[Opening RECORDS section]
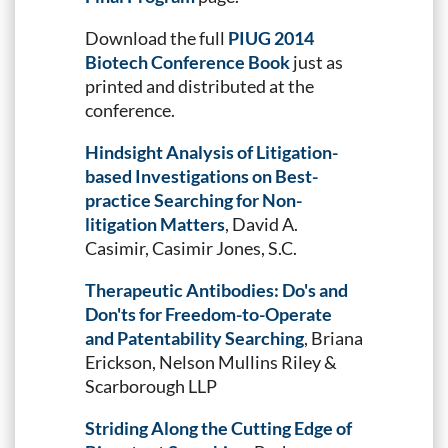
Download the full
PIUG 2014
Biotech Conference Book
just as
printed and distributed at the
conference.
Hindsight Analysis of Litigation-
based Investigations on Best-
practice Searching for Non-
litigation Matters
, David A.
Casimir, Casimir Jones, S.C.
Therapeutic Antibodies: Do's and
Don'ts for Freedom-to-Operate
and Patentability Searching
, Briana
Erickson, Nelson Mullins Riley &
Scarborough LLP
Striding Along the Cutting Edge of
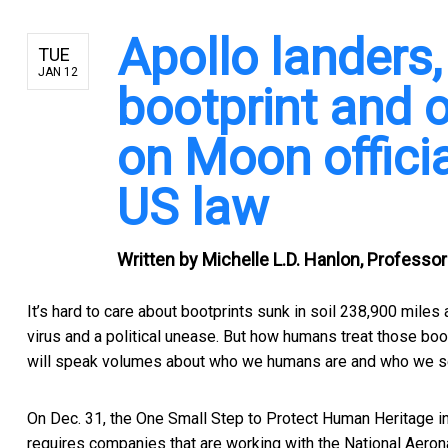
Apollo landers,
TUE
JAN 12
bootprint and 
on Moon offici
US law
Written by
Michelle L.D. Hanlon, Professor
It’s hard to care about bootprints sunk in soil 238,900 mile
virus and a political unease. But how humans treat those boot
will speak volumes about who we humans are and who we s
On Dec. 31, the
One Small Step to Protect Human Heritage i
requires companies that are working with the National Aeron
[Closing RECORDS section]
Return, please, every line from the one that contains "One Small Step to Protect Human Heritage i" through the final line of the listing, exactly, and no others.

**OUTPUT**
One Small Step to Protect Human Heritage i
requires companies that are working with the National Aeron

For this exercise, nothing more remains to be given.